Task requirements: The listing below is the input. Say how many of its lines contain "Quality", giving the number alone.

Records provided:
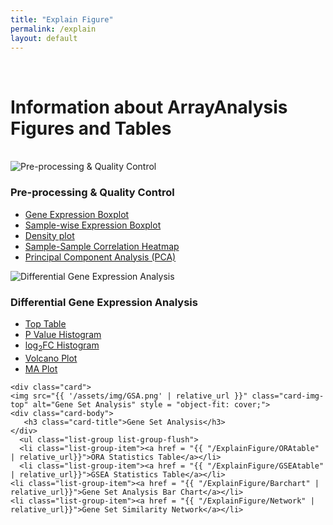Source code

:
 ```yaml
---
title: "Explain Figure"
permalink: /explain
layout: default
---
```

<br>
<div class="container px-1">
<h1>Information about ArrayAnalysis Figures and Tables</h1>
<br>
<div class="card-deck text-center">

  <div class="card">
    <img src="{{ '/assets/img/QC.png' | relative_url }}" class="card-img-top" alt="Pre-processing & Quality Control" style = "object-fit: cover;">
    <div class="card-body">
      <h3 class="card-title">Pre-processing & Quality Control</h3>
    </div>
      <ul class="list-group list-group-flush">
    <li class="list-group-item"><a href = "{{ "/ExplainFigure/Geneboxplot" | relative_url}}">Gene Expression Boxplot</a></li>
    <li class="list-group-item"><a href = "{{ "/ExplainFigure/Sampleboxplot" | relative_url}}">Sample-wise Expression Boxplot</a></li>
    <li class="list-group-item"><a href = "{{ "/ExplainFigure/Densityplot" | relative_url}}">Density plot</a></li>
    <li class="list-group-item"><a href = "{{ "/ExplainFigure/Sampleheatmap" | relative_url}}">Sample-Sample Correlation Heatmap</a></li>
    <li class="list-group-item"><a href = "{{ "/ExplainFigure/PCA" | relative_url}}">Principal Component Analysis (PCA)</a></li>
  </ul>
  </div>
  
  <div class="card">
    <img src="{{ '/assets/img/DEA.png' | relative_url }}" class="card-img-top" alt="Differential Gene Expression Analysis" style = "object-fit: cover;">
    <div class="card-body">
       <h3 class="card-title">Differential Gene Expression Analysis</h3>
    </div>
      <ul class="list-group list-group-flush">
    <li class="list-group-item"><a href = "{{ "/ExplainFigure/Toptable" | relative_url}}">Top Table</a></li>
    <li class="list-group-item"><a href = "{{ "/ExplainFigure/Phistogram" | relative_url}}">P Value Histogram</a></li>
    <li class="list-group-item"><a href = "{{ "/ExplainFigure/logFChistogram" | relative_url}}">log<sub>2</sub>FC Histogram</a></li>
    <li class="list-group-item"><a href = "{{ "/ExplainFigure/Volcanoplot" | relative_url}}">Volcano Plot</a></li>
    <li class="list-group-item"><a href = "{{ "/ExplainFigure/MAplot" | relative_url}}">MA Plot</a></li>
  </ul>
  </div>
  
    <div class="card">
    <img src="{{ '/assets/img/GSA.png' | relative_url }}" class="card-img-top" alt="Gene Set Analysis" style = "object-fit: cover;">
    <div class="card-body">
       <h3 class="card-title">Gene Set Analysis</h3>
    </div>
      <ul class="list-group list-group-flush">
      <li class="list-group-item"><a href = "{{ "/ExplainFigure/ORAtable" | relative_url}}">ORA Statistics Table</a></li>
      <li class="list-group-item"><a href = "{{ "/ExplainFigure/GSEAtable" | relative_url}}">GSEA Statistics Table</a></li>
    <li class="list-group-item"><a href = "{{ "/ExplainFigure/Barchart" | relative_url}}">Gene Set Analysis Bar Chart</a></li>
    <li class="list-group-item"><a href = "{{ "/ExplainFigure/Network" | relative_url}}">Gene Set Similarity Network</a></li>
  </ul>
  </div>
  
  
</div>
<br>
<br>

Answer below: 2